§ **Instructions for the task**: Please show all lines of the records that include "DEFAULT".

§ **Input material**:
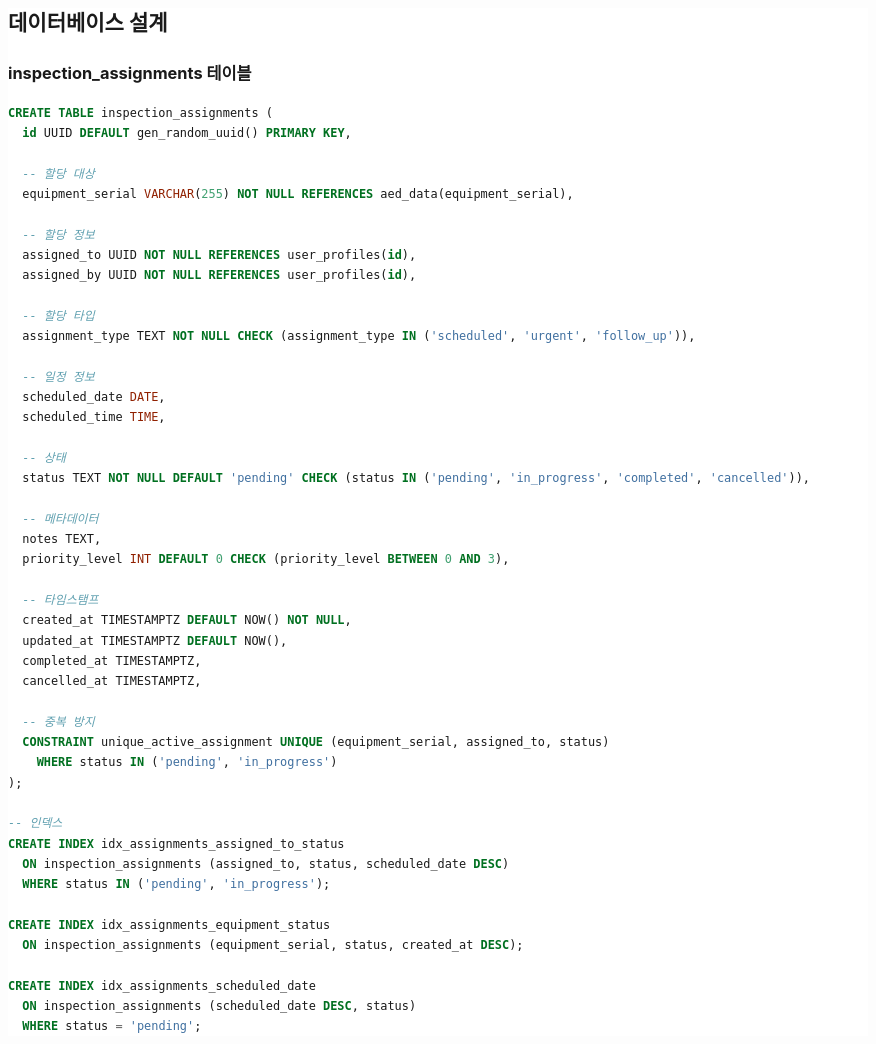 
## 데이터베이스 설계

### inspection_assignments 테이블

```sql
CREATE TABLE inspection_assignments (
  id UUID DEFAULT gen_random_uuid() PRIMARY KEY,

  -- 할당 대상
  equipment_serial VARCHAR(255) NOT NULL REFERENCES aed_data(equipment_serial),

  -- 할당 정보
  assigned_to UUID NOT NULL REFERENCES user_profiles(id),
  assigned_by UUID NOT NULL REFERENCES user_profiles(id),

  -- 할당 타입
  assignment_type TEXT NOT NULL CHECK (assignment_type IN ('scheduled', 'urgent', 'follow_up')),

  -- 일정 정보
  scheduled_date DATE,
  scheduled_time TIME,

  -- 상태
  status TEXT NOT NULL DEFAULT 'pending' CHECK (status IN ('pending', 'in_progress', 'completed', 'cancelled')),

  -- 메타데이터
  notes TEXT,
  priority_level INT DEFAULT 0 CHECK (priority_level BETWEEN 0 AND 3),

  -- 타임스탬프
  created_at TIMESTAMPTZ DEFAULT NOW() NOT NULL,
  updated_at TIMESTAMPTZ DEFAULT NOW(),
  completed_at TIMESTAMPTZ,
  cancelled_at TIMESTAMPTZ,

  -- 중복 방지
  CONSTRAINT unique_active_assignment UNIQUE (equipment_serial, assigned_to, status)
    WHERE status IN ('pending', 'in_progress')
);

-- 인덱스
CREATE INDEX idx_assignments_assigned_to_status
  ON inspection_assignments (assigned_to, status, scheduled_date DESC)
  WHERE status IN ('pending', 'in_progress');

CREATE INDEX idx_assignments_equipment_status
  ON inspection_assignments (equipment_serial, status, created_at DESC);

CREATE INDEX idx_assignments_scheduled_date
  ON inspection_assignments (scheduled_date DESC, status)
  WHERE status = 'pending';
```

§ **Written solution**:
  id UUID DEFAULT gen_random_uuid() PRIMARY KEY,
  status TEXT NOT NULL DEFAULT 'pending' CHECK (status IN ('pending', 'in_progress', 'completed', 'cancelled')),
  priority_level INT DEFAULT 0 CHECK (priority_level BETWEEN 0 AND 3),
  created_at TIMESTAMPTZ DEFAULT NOW() NOT NULL,
  updated_at TIMESTAMPTZ DEFAULT NOW(),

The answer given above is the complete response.